Saturday, April 13, 2013

Broadcasts Only?

This last week I was called on an issue involving a specialized device that had lost communication with the network.  I am going to write this up in the same order in which we found more information and then ultimately came to the solution.

But first, a little background on the device.  The device is on a secured network behind a firewall and uses a statically assigned IP address (no DHCP).  However, the device does use broadcast packets and unicast packets to communicate with other devices on this network (sorry that I can't give more details about the devices themselves, but that's how it has to be).
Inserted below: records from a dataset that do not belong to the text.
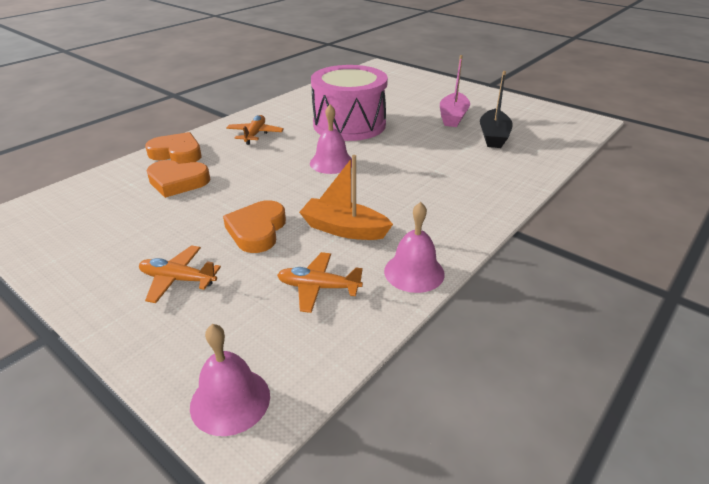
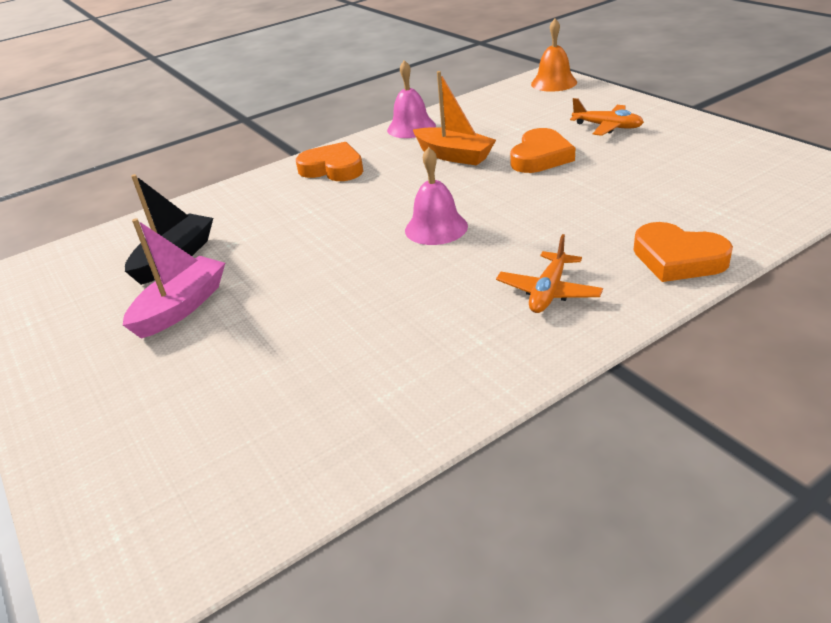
camera: 160 degrees left, 0 degrees up
orange heart [146,160,210,198] -> orange heart moved to [296,142,363,181]
pink bell [190,324,270,436] -> orange bell [531,19,577,92]
orange plane [277,252,363,313] -> none
pink drum [311,65,388,141] -> none

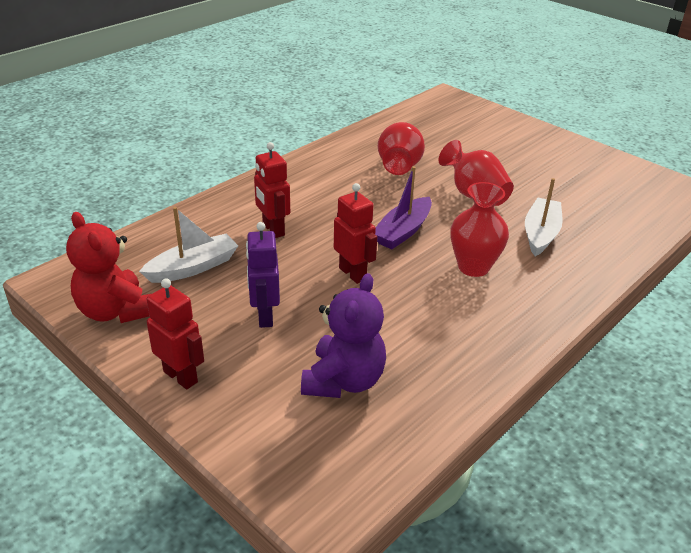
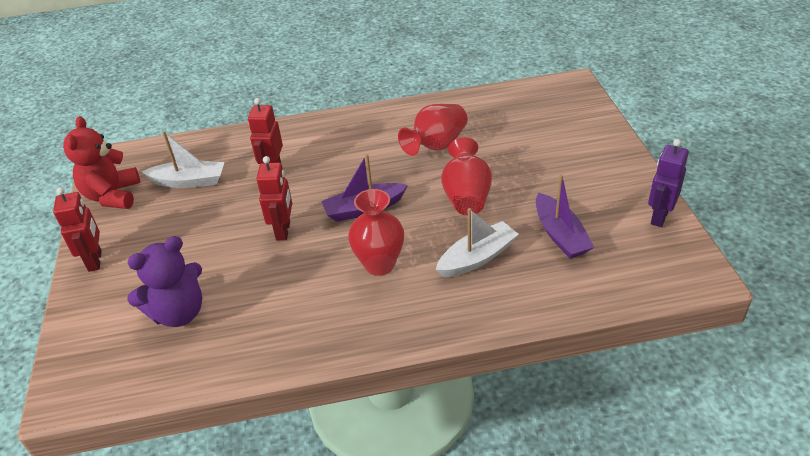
camera: 40 degrees right, 5 degrees up
purple robot [246,222,280,328] -> purple robot moved to [648,139,689,227]
none -> purple boat [536,174,594,259]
So, let's start with our network topology using dia (http://dia-installer.de/).  This is just the physical topology using my home lab equipment, but this will be enough to show the issue and the solution.  There are three switches which are connected in succession.




On this network we have three VLANs:  one for the switch management, one for the typical end users and one for these devices.  We will use VLAN 1 for the switch management, VLAN 52 for the end users and VLAN 57 for the devices.  The device having the issue will be located on VLAN 57.

So, one of my first steps is to always check the interface (#show int fa 0/8),


 check the port security (#show run int fa 0/8),


 and the port's configuration (#show run int fa 0/8).


The port interface is up and no port security violations are occurring.  Typically at this point, I clear the interface counters to see if packets are flowing in both directions (#clear counters fa 0/8).  Then, another look at the interface statistics (#show int fa 0/8).


Notice that the only type of packets coming from the device to the switch are broadcast packets since the counters are identical (13 packets inputs).  There is also some traffic leaving the switch going to the device (9 packets output).

So at this point, I'm thinking that the device is misconfigured since these devices are using static IP addresses, maybe the device has the wrong subnet mask or default gateway configured.  Unfortunately, I forgot the phrase about assumptions and I made an 'ass out of me'.   Since I spend most of my work time at the access level (Layer 1 and Layer 2 with a sprinkling of Layer 3), I was really focused on the local connection, not the upstream connection.

After the end user put another known good device on the same port, it still had the same problem (could not communicate to other devices on the same subnet).  At that point, I started looking at the trunk links.

Ran a #show int trunk to look at the allowed VLANs and VLAN 57 was allowed:


Next, a look at the spanning-tree instance for VLAN 57:


No problems there.  Fa0/2 is the trunk link up to the next switch and is the root port (the path to the root switch which is BackboneSwitch).

Time to move up to the next switch to see what is going on there.

First, the same #show int trunk command to make sure the correct VLANs are allowed:


Same deal here.  VLAN 57 is allowed in both directions (down to Switch2 and up to BackboneSwitch).

Next, a look at the spanning-tree instance for VLAN 57:


Now, are you seeing what I'm seeing?


Switch1 should not be the spanning-tree root for any VLAN; BackboneSwitch should be the root.  However, the VLAN is allowed on the trunk up to BackboneSwitch.  So, what is the problem?

Time to go to BackboneSwitch and check the configuration there.

So we run the #show int trunk command one more time and find:


VLAN 57 is not allowed on the trunk link.  Somehow (and after checking the logs, we still don't know how or why) VLAN 57 was removed from the trunk going to the two downstream switches effectively cutting the VLAN from the rest of the network.

For a VLAN to be active through the whole topology, the VLAN number must be allowed on both sides of the trunk link.

So a quick change to the interface (config-if)#switchport trunk allowed vlan 1,52,57

The VLAN was reconnected to the rest of the network, spanning-tree converged and the device was back on the network communicating with the other devices on the subnet.

This same type of packet flow (all broadcasts but unable to grab a DHCP lease or communicate with other devices) will also happen if the port is added to a VLAN that either doesn't exist on the switch or if that VLAN is not allowed out the trunk.

So, the moral of this story:

Connectivity issues are not always at the device end.  It may be an issue two or three switches upstream that is the cause of the problem.

Unfortunately for me (since I spend most of my troubleshooting time at the device end), it took me way too long to start checking the entire path.  I was convinced that the problem was with the device, not the switch configuration.  My customer was frustrated with me and I am still kicking myself for wasting my customer's time and for not figuring out the issue quicker.